◆ EXTRACT TO READ:
□ □ □ □

Re: What exactly is BTRFS Raid 10?

From: Goffredo Baroncelli <kreijack@libero.it>
To: George Shammas <btrfs@shamm.as>, linux-btrfs@vger.kernel.org
Subject: Re: What exactly is BTRFS Raid 10?
Date: Sat, 20 Aug 2022 13:28:09 +0200	[thread overview]
Message-ID: <aa81ac50-0f2f-73c0-5174-1709ec24b52c@libero.it> (raw)
In-Reply-To: <a3fc9d94-4539-429a-b10f-105aa1fd3cf3@www.fastmail.com>

On 19/08/2022 18.49, George Shammas wrote:
> Hello,
> 
>   I've been searching and reading docs for a few days now, and btrfs raid 10 is a mystery to me.
> 
> This is mostly a documentation question, as many places reference it but nothing actually describes it and the real question is how does it differ from btrfs raid1.
> 
> Both BTRFS Raid1 and Raid10
>   - Allows arbitrary number of drives (>=2), including odd numbers.
>   - Will write duplicate blocks across disks.
> 
> Raid 10 is referenced in many places, including being the example on using btrfs on multiple devices
> 
> https://btrfs.wiki.kernel.org/index.php/Using_Btrfs_with_Multiple_Devices
> 
> And while raid0,1,5,6 are described in several places, raid 10 is missing. Including in the layout examples here:
> 
> https://btrfs.readthedocs.io/en/latest/mkfs.btrfs.html?highlight=raid10#profile-layout
> 
> The Raid 1 example there also likely needs a bit of explanation or validation, as all the blocks are written to one device. In that raid one example three devices could be lost as long as it is not one of them is the first device. It also cannot be accurate once the amount stored is above 1 full drive.
> 
> Since raid10 allows for two devices, is there ever a scenario in which choose raid10 would be bad when you want raid1?

The allocation is done by BTRFS not per disk but per "chunk". A chunk is the minimal unit of allocation.
Depending by the layout, the chunk may be spread over multiple disks. The size of chunk generally is about 1G x "disc count".
If you have a pool composed by 7 disk and the chunk is spread over all the disks, the chunk size is 1G x 7 = 7G.
Depending by the redundancy level the space available may be lesser.
When a chunk is filled, a new one is allocated.

Below the description of each profile, with an example of data allocation.

SINGLE:
A new chunk is allocated only in one disk, the one which more space free. There is not any redundancy.

DUP:
A new chunk is allocated only in one disk, the one which more space free.
The data is written two time in the same chunk, so the space available is half of the size of the chunk.

If you got corruption by a bad sector you can recover the data from the other copy.

RAID0:
This is a stripe mode, there is not any redundancy.
When a new unit of allocation is required, BTRFS allocate a new chunk over ALL the disk.
The chunk size is 1GB x disk count.
If you write data to a disk, the first 64k are written in the first disk, the 2nd 64 are written to the 2nd disk and so on..

RAID1:
A new chunk is allocated to the two disks with more space available. Each new chunk has a size of 1GB x 2 = 2GB, but only 1GB is available for the data because the other one contains a copy of the data.

□ □ □ □

◆ DATA FOR ANALYSIS:
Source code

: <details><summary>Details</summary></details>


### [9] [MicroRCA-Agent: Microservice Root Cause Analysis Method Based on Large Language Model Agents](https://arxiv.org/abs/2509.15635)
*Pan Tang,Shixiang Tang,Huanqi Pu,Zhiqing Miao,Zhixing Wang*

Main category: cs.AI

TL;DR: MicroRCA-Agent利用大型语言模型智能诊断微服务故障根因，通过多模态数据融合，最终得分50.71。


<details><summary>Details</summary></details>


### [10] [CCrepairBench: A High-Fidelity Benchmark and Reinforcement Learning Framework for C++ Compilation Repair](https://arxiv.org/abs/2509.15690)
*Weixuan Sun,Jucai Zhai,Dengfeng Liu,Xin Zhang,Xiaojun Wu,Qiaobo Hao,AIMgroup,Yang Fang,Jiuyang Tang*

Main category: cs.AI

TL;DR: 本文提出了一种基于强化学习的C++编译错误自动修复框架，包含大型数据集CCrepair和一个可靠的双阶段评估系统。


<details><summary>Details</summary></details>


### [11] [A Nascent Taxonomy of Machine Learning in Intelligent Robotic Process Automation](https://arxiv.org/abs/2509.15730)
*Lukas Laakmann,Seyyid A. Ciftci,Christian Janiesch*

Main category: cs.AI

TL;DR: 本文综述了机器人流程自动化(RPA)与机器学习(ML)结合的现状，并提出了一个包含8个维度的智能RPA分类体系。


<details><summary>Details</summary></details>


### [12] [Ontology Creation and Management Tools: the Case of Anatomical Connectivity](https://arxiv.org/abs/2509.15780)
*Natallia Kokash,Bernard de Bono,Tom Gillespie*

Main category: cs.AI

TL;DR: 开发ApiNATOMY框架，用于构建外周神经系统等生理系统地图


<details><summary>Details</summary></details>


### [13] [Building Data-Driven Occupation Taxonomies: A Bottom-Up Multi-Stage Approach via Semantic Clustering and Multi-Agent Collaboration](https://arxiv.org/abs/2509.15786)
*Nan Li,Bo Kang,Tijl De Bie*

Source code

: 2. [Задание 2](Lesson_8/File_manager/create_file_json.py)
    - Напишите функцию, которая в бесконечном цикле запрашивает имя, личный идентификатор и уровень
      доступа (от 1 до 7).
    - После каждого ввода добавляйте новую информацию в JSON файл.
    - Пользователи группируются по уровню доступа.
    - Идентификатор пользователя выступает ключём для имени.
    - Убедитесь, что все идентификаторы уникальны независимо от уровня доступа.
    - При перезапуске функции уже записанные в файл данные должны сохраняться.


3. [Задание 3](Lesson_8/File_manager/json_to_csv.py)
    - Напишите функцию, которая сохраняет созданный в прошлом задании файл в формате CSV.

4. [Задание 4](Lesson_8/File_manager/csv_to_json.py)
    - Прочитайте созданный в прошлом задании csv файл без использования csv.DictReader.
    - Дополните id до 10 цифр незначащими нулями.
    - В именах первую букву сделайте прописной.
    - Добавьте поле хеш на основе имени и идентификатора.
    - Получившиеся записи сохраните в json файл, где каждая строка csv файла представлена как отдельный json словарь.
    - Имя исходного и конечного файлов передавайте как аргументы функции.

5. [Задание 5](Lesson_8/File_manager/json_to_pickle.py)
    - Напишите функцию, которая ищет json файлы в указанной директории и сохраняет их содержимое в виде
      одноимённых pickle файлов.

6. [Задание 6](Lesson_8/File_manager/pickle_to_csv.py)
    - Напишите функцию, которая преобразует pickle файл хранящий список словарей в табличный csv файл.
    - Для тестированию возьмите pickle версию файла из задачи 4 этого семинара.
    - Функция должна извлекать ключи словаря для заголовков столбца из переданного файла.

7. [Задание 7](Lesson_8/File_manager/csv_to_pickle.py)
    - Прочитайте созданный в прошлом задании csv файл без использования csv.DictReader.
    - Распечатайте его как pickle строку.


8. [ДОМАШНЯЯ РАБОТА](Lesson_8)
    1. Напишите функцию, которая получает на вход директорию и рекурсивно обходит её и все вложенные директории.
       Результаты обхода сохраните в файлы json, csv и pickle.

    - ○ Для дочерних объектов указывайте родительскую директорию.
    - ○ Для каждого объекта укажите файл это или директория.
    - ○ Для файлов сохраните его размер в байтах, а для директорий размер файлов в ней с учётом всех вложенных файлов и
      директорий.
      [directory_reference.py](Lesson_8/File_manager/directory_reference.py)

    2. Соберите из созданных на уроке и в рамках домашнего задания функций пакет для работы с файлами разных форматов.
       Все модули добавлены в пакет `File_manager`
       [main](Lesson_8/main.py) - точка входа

□ □ □ □

◆ JOB 1: Transcribe the portion of the btrfs RAID thread starting at "The allocation is" and ending at "free. There is not any redundancy.".
◆ JOB 2: Write the next part of the btrfs RAID thread, picking up after its last sentence.

◆ WRITTEN RESPONSE 1:
The allocation is done by BTRFS not per disk but per "chunk". A chunk is the minimal unit of allocation.
Depending by the layout, the chunk may be spread over multiple disks. The size of chunk generally is about 1G x "disc count".
If you have a pool composed by 7 disk and the chunk is spread over all the disks, the chunk size is 1G x 7 = 7G.
Depending by the redundancy level the space available may be lesser.
When a chunk is filled, a new one is allocated.

Below the description of each profile, with an example of data allocation.

SINGLE:
A new chunk is allocated only in one disk, the one which more space free. There is not any redundancy.

◆ WRITTEN RESPONSE 2:
A raid1 layout may have more than two disks. However the data is copied only two times, this means that you can tolerate only the lost of one device.
For example the first chunk is allocated on the first two disks; the 2nd chunk is allocated on the first and the 3rd disk; the 3rd chunk is allocated on the 2nd and 3rd disk....

RAID1C3, RAID1C4:
These profiles are variant of RAID1, where the data is copied 3 times or 4 times.

RAID10:
Is a mix of RAID0 and RAID1: the data is copied two times (so you can tolerate the lost of one device), but it is spread over near all the disks.
If you have 7 disks, a new chunk is allocated over 6 disks (the greatest even number <= to the disk count) with more space available.
If you write data to a disk, the first 64K are written on the 1st disk and and the 2nd disk (as 2nd copy). When you write the 2nd 64 k of data, these are written in the 3rd disk and 4th disk (as 2nd copy). And so on until you fill the chunk.
When the chunk is filled, a new allocation occurred. Likely the 7th disk is used and one of the first 6 isn't for the new chunk.

RAID5 (and 6)
A new chunk is allocated over all the disks. The space available in the new chunk is 1GB x (number of disk -1) (or -2 in case of raid 6).
If you write data to a disk, the first 64k are written in the first disk, the 2nd 64 are written to the 2nd disk and so on..

> 
> BTRFS defaults to raid1 for Data and Metadata, is there a reason that doesn't default to raid10?
> 
> Since BTRFS raid modes aren't like traditional block level raids, it would be very useful to explain this somewhere and the pros and cons of each. Maybe even merging the two modes if they cover the same use cases.
> 
> --George
> 
> PS:
> 
> There is a lot of misinformation out there about btrfs raid as well. For example:
> 
> https://www.reddit.com/r/btrfs/comments/f5unv5/raid_1_vs_raid_10/
> 
> None of the comments seem accurate, as they are describing traditional raid setups. The second comment says btrfs raid10 is actively harmful, but I has no references to collaborate that.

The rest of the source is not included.